Exercise prompt
Include in the output the line containing "table_cell [221, 375, 379, 423]" and each subsequent line of the records, through the end, transcribed exactly. Add nothing else.

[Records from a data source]
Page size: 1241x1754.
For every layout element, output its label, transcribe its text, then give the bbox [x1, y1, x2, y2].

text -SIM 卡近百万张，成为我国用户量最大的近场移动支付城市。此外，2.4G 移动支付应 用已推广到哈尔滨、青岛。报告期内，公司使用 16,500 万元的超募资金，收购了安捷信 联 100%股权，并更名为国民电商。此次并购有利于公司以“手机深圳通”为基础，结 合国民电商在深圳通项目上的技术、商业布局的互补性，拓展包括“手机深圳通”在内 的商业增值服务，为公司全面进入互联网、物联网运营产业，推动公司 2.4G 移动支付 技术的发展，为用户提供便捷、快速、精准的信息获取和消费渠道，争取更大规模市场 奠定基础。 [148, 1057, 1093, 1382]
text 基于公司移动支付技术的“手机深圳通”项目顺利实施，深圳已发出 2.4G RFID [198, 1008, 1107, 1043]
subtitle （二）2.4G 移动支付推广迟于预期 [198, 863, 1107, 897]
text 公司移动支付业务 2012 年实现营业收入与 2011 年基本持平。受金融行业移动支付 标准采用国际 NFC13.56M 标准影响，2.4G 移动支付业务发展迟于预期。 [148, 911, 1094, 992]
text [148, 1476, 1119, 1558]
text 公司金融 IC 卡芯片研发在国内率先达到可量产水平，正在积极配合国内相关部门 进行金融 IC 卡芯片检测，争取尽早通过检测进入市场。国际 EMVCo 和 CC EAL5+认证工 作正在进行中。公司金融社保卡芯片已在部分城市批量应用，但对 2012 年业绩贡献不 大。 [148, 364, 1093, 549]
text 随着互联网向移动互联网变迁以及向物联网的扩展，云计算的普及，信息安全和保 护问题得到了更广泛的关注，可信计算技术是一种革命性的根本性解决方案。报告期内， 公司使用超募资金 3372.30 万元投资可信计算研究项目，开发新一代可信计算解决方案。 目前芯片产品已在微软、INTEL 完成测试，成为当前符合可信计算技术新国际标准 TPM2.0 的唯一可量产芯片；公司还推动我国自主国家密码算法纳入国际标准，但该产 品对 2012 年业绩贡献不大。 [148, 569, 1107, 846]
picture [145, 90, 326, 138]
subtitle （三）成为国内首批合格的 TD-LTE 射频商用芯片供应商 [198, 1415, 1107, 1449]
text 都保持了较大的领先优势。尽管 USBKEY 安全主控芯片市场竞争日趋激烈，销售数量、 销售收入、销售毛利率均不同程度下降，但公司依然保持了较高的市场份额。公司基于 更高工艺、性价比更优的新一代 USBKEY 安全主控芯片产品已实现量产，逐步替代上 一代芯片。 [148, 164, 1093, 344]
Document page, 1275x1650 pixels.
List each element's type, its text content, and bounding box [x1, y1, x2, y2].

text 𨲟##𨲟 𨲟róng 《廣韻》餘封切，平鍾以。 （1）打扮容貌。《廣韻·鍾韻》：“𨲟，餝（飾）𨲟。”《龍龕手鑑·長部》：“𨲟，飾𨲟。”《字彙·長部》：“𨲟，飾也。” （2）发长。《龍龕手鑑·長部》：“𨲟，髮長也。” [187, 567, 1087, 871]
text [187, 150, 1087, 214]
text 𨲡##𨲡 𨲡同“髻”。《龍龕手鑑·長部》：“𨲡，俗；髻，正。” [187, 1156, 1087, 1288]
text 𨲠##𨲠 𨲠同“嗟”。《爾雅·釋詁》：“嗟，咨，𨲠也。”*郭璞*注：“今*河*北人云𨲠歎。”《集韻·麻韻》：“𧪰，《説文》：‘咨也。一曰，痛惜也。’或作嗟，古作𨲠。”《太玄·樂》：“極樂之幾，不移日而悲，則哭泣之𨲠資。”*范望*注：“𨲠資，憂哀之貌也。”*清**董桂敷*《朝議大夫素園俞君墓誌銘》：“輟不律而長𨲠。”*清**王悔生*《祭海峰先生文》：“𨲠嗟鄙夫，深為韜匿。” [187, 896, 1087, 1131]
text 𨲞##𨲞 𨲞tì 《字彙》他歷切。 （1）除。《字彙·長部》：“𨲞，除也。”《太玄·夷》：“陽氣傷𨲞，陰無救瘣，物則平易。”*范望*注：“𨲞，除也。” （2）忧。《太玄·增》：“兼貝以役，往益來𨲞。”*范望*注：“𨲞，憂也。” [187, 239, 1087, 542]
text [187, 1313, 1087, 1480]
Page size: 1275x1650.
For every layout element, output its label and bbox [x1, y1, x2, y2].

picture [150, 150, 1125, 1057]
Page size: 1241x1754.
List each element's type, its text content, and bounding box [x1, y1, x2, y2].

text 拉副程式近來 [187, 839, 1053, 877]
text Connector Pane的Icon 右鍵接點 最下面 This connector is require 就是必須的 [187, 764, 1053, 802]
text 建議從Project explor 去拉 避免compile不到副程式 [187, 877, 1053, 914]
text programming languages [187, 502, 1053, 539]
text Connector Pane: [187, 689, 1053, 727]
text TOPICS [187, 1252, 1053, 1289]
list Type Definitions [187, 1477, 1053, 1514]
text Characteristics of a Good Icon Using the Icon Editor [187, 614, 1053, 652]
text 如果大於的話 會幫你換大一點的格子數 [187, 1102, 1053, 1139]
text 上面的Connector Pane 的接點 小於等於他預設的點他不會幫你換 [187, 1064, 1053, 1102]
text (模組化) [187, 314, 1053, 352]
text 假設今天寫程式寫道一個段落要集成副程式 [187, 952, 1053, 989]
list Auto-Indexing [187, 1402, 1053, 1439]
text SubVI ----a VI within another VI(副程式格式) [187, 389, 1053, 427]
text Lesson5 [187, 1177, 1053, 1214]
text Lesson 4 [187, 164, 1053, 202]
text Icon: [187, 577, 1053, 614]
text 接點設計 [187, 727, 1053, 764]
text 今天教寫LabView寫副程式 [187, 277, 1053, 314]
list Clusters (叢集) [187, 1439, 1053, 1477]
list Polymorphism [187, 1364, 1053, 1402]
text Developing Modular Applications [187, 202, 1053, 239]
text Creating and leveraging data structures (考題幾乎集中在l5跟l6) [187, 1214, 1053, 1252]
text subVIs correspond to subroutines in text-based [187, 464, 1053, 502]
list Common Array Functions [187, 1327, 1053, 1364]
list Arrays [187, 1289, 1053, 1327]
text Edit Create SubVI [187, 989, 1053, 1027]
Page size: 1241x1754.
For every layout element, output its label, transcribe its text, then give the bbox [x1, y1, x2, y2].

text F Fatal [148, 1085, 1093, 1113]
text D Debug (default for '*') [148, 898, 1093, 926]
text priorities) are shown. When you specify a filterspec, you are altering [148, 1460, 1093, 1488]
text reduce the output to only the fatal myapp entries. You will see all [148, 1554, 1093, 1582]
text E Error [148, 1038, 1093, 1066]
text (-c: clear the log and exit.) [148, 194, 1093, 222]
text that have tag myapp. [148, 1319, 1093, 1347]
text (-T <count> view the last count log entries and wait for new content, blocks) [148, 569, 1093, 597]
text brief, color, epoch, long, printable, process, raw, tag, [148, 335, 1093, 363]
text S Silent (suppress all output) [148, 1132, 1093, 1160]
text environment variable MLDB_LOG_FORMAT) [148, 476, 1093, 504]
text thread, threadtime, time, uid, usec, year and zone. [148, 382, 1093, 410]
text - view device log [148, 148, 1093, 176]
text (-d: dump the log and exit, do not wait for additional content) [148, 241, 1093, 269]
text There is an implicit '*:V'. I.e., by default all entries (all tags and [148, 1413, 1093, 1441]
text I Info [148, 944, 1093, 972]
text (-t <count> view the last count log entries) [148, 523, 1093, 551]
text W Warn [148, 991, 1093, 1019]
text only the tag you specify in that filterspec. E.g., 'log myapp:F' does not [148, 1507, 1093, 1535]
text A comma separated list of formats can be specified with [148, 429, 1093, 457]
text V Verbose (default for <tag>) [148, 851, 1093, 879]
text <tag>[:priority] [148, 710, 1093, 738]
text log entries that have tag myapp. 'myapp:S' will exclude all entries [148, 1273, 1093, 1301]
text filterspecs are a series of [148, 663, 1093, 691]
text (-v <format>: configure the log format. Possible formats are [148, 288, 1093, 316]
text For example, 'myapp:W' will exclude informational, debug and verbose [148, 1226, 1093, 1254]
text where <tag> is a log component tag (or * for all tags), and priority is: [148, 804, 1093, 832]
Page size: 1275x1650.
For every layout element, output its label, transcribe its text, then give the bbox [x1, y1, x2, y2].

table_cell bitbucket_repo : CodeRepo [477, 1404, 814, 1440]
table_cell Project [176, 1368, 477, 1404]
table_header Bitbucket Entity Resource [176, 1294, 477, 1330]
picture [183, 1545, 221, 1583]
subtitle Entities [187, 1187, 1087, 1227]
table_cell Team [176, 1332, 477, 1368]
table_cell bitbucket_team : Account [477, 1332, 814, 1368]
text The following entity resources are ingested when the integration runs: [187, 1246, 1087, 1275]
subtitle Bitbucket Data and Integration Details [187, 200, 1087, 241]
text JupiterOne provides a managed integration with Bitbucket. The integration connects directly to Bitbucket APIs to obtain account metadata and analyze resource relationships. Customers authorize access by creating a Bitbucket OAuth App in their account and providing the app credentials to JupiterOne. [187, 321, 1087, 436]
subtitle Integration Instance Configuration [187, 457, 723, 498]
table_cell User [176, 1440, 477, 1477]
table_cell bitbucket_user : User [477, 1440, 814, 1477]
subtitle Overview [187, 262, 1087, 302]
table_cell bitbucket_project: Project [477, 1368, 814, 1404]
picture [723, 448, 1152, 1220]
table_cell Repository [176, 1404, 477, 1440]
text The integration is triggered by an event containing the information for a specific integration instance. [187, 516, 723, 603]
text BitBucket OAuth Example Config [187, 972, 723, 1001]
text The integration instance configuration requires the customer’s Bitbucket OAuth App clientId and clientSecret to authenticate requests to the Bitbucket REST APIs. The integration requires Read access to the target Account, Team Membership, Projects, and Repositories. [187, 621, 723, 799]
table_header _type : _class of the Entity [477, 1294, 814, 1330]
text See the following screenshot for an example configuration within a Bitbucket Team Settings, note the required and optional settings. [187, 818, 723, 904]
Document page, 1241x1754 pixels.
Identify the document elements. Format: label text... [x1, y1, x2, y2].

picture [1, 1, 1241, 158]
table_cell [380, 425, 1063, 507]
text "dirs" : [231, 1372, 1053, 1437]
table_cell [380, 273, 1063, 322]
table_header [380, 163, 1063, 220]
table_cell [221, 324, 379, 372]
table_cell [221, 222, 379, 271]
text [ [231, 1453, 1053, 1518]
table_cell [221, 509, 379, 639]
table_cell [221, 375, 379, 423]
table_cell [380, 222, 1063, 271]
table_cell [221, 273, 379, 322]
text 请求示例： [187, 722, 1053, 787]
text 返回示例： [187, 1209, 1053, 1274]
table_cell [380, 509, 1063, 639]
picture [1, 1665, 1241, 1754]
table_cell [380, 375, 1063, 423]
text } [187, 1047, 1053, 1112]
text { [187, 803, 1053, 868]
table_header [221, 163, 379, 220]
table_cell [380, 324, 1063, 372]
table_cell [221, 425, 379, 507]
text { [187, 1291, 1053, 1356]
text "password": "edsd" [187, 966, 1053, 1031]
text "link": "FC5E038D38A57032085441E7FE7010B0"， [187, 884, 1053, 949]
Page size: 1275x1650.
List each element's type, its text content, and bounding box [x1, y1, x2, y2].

Completed exercise
table_cell [221, 375, 379, 423]
table_cell [380, 222, 1063, 271]
table_cell [221, 273, 379, 322]
text 请求示例： [187, 722, 1053, 787]
text 返回示例： [187, 1209, 1053, 1274]
table_cell [380, 509, 1063, 639]
picture [1, 1665, 1241, 1754]
table_cell [380, 375, 1063, 423]
text } [187, 1047, 1053, 1112]
text { [187, 803, 1053, 868]
table_header [221, 163, 379, 220]
table_cell [380, 324, 1063, 372]
table_cell [221, 425, 379, 507]
text { [187, 1291, 1053, 1356]
text "password": "edsd" [187, 966, 1053, 1031]
text "link": "FC5E038D38A57032085441E7FE7010B0"， [187, 884, 1053, 949]
Page size: 1275x1650.
List each element's type, its text content, and bounding box [x1, y1, x2, y2].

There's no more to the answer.